╭─ 提示文
因幡屋ぶろぐ

劇評かわら版「因幡屋通信」主宰
宮本起代子による幸せの観劇記録。
舞台の印象をより的確により豊かに記せますよう・・・

俳優座プロデュース№97『月の獣』

2015-10-18 | 舞台

*リチャード・カリノスキー作 浦辺千鶴翻訳 栗山民也演出 公式サイトはこちら 13日で終了
 20世紀のはじめ、オスマン帝国によるアルメニア人大虐殺(Wikipedia)が題材の舞台と知って、10年前に見たアトム・エゴヤン監督(Wikipedia)の映画『アララトの聖母』の記憶が生々しく蘇った。この作品は、大虐殺を映画にしようとするアルメニア出身の映画監督、監督が映画に登場させようとする虐殺で母を亡くした実在の画家、撮影の顧問をつとめる美術史家とその家族、映画に出演する俳優の私生活など、時と場所が交錯する上に、人物の関係も複雑で重層的な構成になっている。劇中劇ならぬ「映画中映画」がいつしか物語そのものに見えてくるところや、あざとくはないものの、やはり虐殺場面の描写が苛烈であることなど、手ごわい映画であった。もう一度見たいかというと、正直躊躇する。
╰─
╭─ データ項目
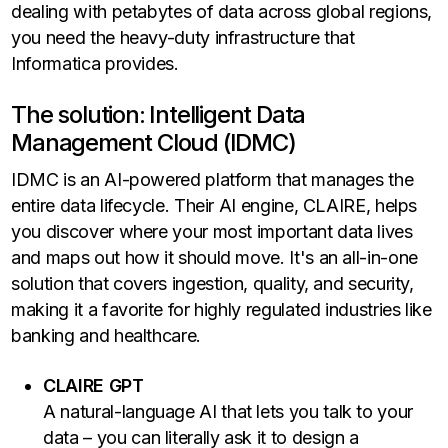
dealing with petabytes of data across global regions,
you need the heavy-duty infrastructure that
Informatica provides.
The solution: Intelligent Data
Management Cloud (IDMC)
IDMC is an AI-powered platform that manages the
entire data lifecycle. Their AI engine, CLAIRE, helps
you discover where your most important data lives
and maps out how it should move. It's an all-in-one
solution that covers ingestion, quality, and security,
making it a favorite for highly regulated industries like
banking and healthcare.
CLAIRE GPT
A natural-language AI that lets you talk to your
data – you can literally ask it to design a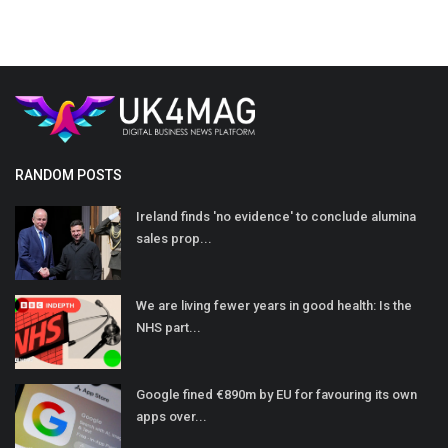
RANDOM POSTS
Ireland finds 'no evidence' to conclude alumina
sales prop...
We are living fewer years in good health: Is the
NHS part...
Google fined €890m by EU for favouring its own
apps over...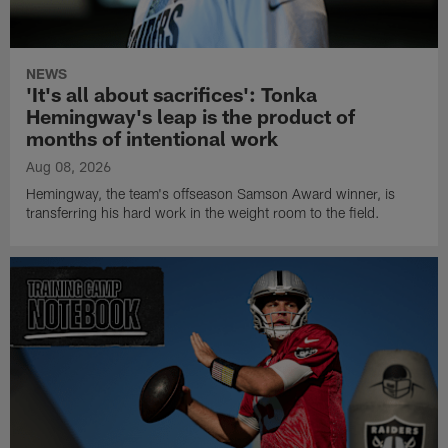
NEWS
'It's all about sacrifices': Tonka
Hemingway's leap is the product of
months of intentional work
Aug 08, 2026
Hemingway, the team's offseason Samson Award winner, is
transferring his hard work in the weight room to the field.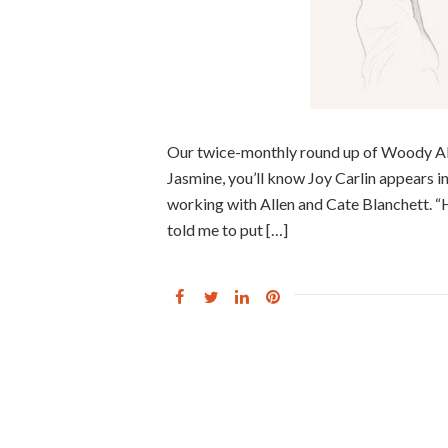
Our twice-monthly round up of Woody Alle
Jasmine, you’ll know Joy Carlin appears in
working with Allen and Cate Blanchett. “H
told me to put […]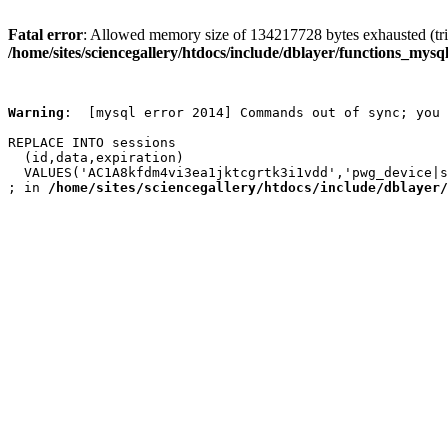
Fatal error
: Allowed memory size of 134217728 bytes exhausted (trie
/home/sites/sciencegallery/htdocs/include/dblayer/functions_mysql
Warning
:  [mysql error 2014] Commands out of sync; you 
REPLACE INTO sessions

  (id,data,expiration)

  VALUES('AC1A8kfdm4vi3ea1jktcgrtk3i1vdd','pwg_device|s
; in 
/home/sites/sciencegallery/htdocs/include/dblayer/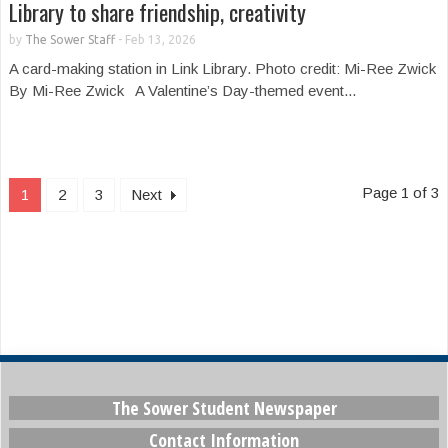
Library to share friendship, creativity
by
The Sower Staff
-
Feb 13, 2026
A card-making station in Link Library. Photo credit: Mi-Ree Zwick
By Mi-Ree Zwick A Valentine’s Day-themed event...
Page 1 of 3
1
2
3
Next
The Sower Student Newspaper
Contact Information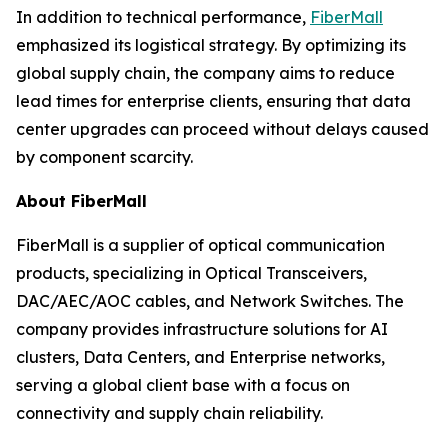
In addition to technical performance,
FiberMall
emphasized its logistical strategy. By optimizing its
global supply chain, the company aims to reduce
lead times for enterprise clients, ensuring that data
center upgrades can proceed without delays caused
by component scarcity.
About FiberMall
FiberMall is a supplier of optical communication
products, specializing in Optical Transceivers,
DAC/AEC/AOC cables, and Network Switches. The
company provides infrastructure solutions for AI
clusters, Data Centers, and Enterprise networks,
serving a global client base with a focus on
connectivity and supply chain reliability.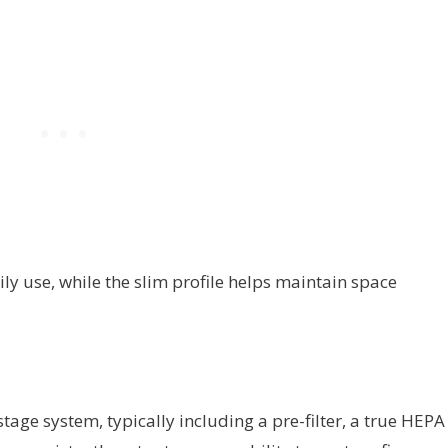
ly use, while the slim profile helps maintain space
tage system, typically including a pre-filter, a true HEPA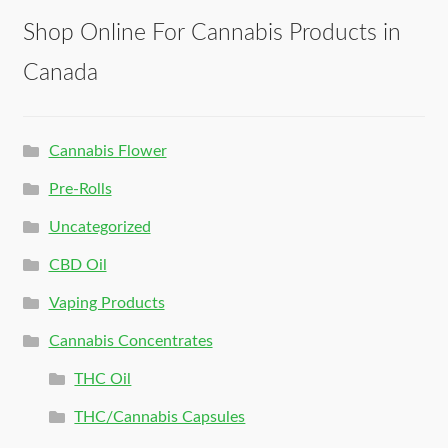
Shop Online For Cannabis Products in
Canada
Cannabis Flower
Pre-Rolls
Uncategorized
CBD Oil
Vaping Products
Cannabis Concentrates
THC Oil
THC/Cannabis Capsules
╰─
課題 1
『月の獣』の劇評のうち、「2015-10-18 | 舞台」から「いかというと、正直躊躇する。」までを一字も変えずに書き出してもらえますか？
課題 2
『月の獣』の劇評を、最後の文のあとから引き継いで書き進めてもらえますか？

解答 1
2015-10-18 | 舞台

*リチャード・カリノスキー作 浦辺千鶴翻訳 栗山民也演出 公式サイトはこちら 13日で終了
 20世紀のはじめ、オスマン帝国によるアルメニア人大虐殺(Wikipedia)が題材の舞台と知って、10年前に見たアトム・エゴヤン監督(Wikipedia)の映画『アララトの聖母』の記憶が生々しく蘇った。この作品は、大虐殺を映画にしようとするアルメニア出身の映画監督、監督が映画に登場させようとする虐殺で母を亡くした実在の画家、撮影の顧問をつとめる美術史家とその家族、映画に出演する俳優の私生活など、時と場所が交錯する上に、人物の関係も複雑で重層的な構成になっている。劇中劇ならぬ「映画中映画」がいつしか物語そのものに見えてくるところや、あざとくはないものの、やはり虐殺場面の描写が苛烈であることなど、手ごわい映画であった。もう一度見たいかというと、正直躊躇する。

解答 2
 『月の獣』に登場する若い男女は、大虐殺を逃れ、家族とも離ればなれになってアメリカに渡った。写真家となった青年アラム(19歳くらいの設定か?石橋徹郎)は、アルメニアからの「写真の花嫁」として15歳のセタ(占部房子)を妻に迎える。愛情によってではなく、互いに生き抜く手段としての結婚である。しかもアラムが写真を見て決めた娘とセタは別人であった。
 ふたりは悲惨な体験の記憶に苦しみながら、それでも生きつづけようとする。舞台はふたりが暮らすアパートの一室のみ。過去の出来事は台詞によって語られるので、映画のような迫力やインパクトはない。
 しかし想像を絶する体験をして生き残った人が、過去の記憶にどれほど苛まれるか、乗り越えることが容易ではないことがひとつひとつ丁寧に、それだけに痛ましく描かれる。

 夫は熱心に聖書を読むが、それは彼の魂を自由にするものではなく、ある種の呪縛をもたらしている。彼は早く子どもを持とうとするが、妻はなかなか身ごもらない。それを執拗に責められた妻が食卓から離れ、夫に顔を背けて食事を口に運ぶ。さすがに悪いと思ってあれこれ機嫌を取ろうとする夫を、妻は初めて名前で呼ぶ。それまでは姓をさん付けだった。「今日からアラムって呼ぶ」。ほんの子どもだったセタが腹をくくった瞬間である。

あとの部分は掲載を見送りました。